What is being asked: Please transcribe exactly, and only, the lines of the data below between the line holding "155.62 59.1 180))" and the line holding "(at 87.775 36.65))", inclusive.

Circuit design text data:
#####
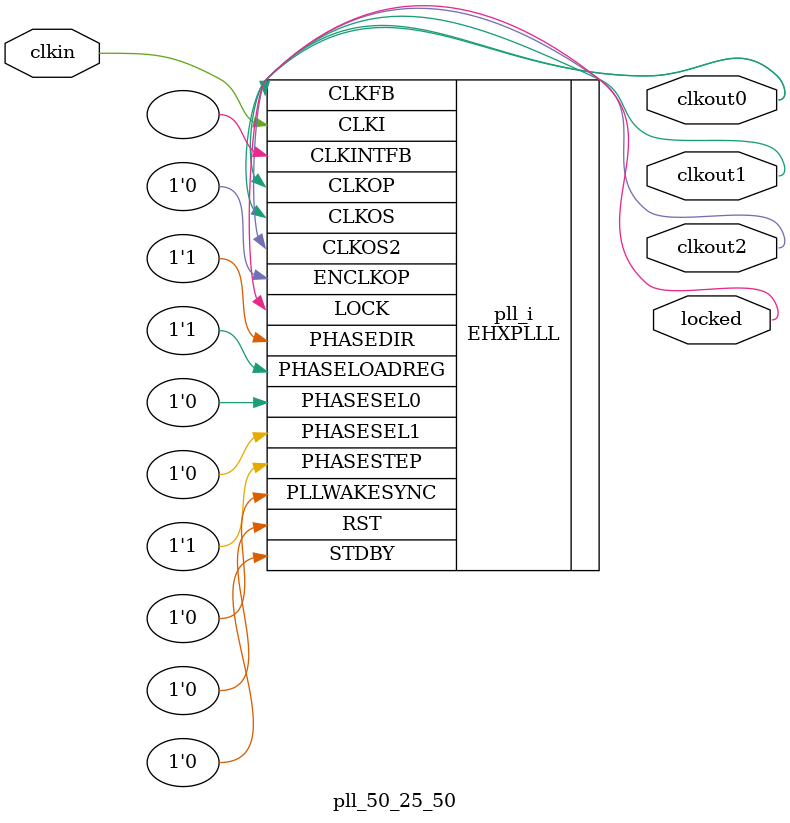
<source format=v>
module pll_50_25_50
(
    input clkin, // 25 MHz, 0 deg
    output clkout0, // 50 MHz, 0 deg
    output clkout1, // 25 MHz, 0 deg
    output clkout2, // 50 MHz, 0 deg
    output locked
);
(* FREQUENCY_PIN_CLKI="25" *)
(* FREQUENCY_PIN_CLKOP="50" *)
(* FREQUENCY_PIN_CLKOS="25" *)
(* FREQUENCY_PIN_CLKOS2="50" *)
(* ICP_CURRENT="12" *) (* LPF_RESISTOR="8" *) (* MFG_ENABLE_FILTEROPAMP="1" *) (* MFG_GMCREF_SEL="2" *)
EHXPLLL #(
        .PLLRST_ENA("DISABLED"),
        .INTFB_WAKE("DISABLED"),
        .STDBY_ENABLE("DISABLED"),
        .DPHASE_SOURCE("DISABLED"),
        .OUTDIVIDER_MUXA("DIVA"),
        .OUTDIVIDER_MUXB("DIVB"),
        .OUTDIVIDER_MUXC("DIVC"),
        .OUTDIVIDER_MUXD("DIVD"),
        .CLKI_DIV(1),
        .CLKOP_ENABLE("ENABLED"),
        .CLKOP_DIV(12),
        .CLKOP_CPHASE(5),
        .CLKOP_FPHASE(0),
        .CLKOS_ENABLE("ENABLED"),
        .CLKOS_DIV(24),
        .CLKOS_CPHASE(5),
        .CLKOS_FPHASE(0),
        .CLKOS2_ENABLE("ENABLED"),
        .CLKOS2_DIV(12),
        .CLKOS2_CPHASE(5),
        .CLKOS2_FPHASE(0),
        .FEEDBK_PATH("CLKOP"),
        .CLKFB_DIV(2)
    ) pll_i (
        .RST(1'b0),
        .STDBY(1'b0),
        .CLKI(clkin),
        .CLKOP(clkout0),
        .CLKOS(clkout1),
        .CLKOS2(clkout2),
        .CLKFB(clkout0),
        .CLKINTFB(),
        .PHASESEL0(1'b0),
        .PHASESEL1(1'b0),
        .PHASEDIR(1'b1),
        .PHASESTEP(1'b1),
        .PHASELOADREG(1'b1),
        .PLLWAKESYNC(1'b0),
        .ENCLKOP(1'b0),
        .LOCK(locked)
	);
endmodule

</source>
#####
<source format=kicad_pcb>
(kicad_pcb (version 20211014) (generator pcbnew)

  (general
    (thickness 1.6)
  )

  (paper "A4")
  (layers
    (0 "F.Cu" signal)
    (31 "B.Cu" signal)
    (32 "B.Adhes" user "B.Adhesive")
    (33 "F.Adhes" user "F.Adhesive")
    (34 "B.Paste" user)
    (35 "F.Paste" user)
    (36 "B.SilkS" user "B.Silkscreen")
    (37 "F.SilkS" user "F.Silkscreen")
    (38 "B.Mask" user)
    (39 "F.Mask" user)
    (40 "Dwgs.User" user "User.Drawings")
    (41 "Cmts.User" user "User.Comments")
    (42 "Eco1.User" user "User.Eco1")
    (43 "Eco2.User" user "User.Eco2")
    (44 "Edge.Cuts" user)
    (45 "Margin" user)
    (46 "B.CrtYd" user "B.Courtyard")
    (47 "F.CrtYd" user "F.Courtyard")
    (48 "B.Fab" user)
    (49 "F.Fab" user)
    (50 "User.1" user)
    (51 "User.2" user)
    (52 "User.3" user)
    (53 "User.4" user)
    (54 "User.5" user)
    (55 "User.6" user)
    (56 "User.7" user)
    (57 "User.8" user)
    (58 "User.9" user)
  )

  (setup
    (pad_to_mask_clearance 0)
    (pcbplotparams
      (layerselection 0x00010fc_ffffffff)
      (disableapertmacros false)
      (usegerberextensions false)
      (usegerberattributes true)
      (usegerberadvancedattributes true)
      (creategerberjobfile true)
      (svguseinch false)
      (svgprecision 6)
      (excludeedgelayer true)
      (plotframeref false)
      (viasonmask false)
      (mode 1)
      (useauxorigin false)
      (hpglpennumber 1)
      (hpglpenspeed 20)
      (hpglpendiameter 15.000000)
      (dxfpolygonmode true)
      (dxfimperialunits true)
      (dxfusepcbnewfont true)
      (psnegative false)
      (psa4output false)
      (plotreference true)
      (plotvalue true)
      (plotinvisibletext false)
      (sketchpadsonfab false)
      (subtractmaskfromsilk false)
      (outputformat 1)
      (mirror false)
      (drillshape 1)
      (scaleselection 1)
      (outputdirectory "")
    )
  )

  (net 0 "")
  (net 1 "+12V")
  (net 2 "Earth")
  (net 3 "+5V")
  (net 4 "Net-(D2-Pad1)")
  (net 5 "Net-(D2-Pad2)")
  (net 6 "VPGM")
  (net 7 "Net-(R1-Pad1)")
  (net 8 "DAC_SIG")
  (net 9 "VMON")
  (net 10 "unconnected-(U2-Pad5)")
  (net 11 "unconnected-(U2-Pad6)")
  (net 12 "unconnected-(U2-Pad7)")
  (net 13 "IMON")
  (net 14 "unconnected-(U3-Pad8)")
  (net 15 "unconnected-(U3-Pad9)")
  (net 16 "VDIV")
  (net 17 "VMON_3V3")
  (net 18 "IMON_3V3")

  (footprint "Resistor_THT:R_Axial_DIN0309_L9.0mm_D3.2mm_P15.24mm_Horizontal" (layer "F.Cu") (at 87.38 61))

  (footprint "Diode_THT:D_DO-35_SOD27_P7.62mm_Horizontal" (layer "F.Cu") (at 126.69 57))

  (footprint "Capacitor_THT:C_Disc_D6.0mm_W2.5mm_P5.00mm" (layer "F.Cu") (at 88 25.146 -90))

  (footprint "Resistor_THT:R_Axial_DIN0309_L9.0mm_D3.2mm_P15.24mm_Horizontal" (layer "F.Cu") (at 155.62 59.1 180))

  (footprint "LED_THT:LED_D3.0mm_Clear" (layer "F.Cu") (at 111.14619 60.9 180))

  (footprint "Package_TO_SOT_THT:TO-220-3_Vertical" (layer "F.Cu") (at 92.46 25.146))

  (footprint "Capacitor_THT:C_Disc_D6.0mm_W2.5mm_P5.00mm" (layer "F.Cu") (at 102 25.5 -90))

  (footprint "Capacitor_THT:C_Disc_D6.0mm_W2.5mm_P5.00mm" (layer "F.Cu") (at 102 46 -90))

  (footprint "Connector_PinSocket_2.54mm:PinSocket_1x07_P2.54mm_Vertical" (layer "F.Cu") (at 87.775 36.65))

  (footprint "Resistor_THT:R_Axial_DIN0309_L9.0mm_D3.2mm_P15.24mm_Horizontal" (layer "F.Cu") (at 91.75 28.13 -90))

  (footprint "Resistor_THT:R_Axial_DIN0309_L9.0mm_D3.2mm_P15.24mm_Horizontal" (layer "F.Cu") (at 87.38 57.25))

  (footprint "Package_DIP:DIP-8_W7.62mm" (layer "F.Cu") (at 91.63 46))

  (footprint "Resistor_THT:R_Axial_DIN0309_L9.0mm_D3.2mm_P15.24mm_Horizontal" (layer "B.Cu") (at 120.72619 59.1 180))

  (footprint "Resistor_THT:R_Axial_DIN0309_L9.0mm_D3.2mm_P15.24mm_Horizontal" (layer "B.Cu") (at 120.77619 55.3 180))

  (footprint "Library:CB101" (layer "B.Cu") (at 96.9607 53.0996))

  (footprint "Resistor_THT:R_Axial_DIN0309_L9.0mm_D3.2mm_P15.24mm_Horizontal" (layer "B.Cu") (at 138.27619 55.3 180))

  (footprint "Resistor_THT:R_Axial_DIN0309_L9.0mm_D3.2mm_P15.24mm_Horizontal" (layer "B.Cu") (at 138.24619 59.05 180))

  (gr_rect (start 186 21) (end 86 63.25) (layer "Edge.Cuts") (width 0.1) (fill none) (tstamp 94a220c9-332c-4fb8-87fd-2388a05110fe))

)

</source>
#####
Exercise output:
  (footprint "Resistor_THT:R_Axial_DIN0309_L9.0mm_D3.2mm_P15.24mm_Horizontal" (layer "F.Cu") (at 155.62 59.1 180))

  (footprint "LED_THT:LED_D3.0mm_Clear" (layer "F.Cu") (at 111.14619 60.9 180))

  (footprint "Package_TO_SOT_THT:TO-220-3_Vertical" (layer "F.Cu") (at 92.46 25.146))

  (footprint "Capacitor_THT:C_Disc_D6.0mm_W2.5mm_P5.00mm" (layer "F.Cu") (at 102 25.5 -90))

  (footprint "Capacitor_THT:C_Disc_D6.0mm_W2.5mm_P5.00mm" (layer "F.Cu") (at 102 46 -90))

  (footprint "Connector_PinSocket_2.54mm:PinSocket_1x07_P2.54mm_Vertical" (layer "F.Cu") (at 87.775 36.65))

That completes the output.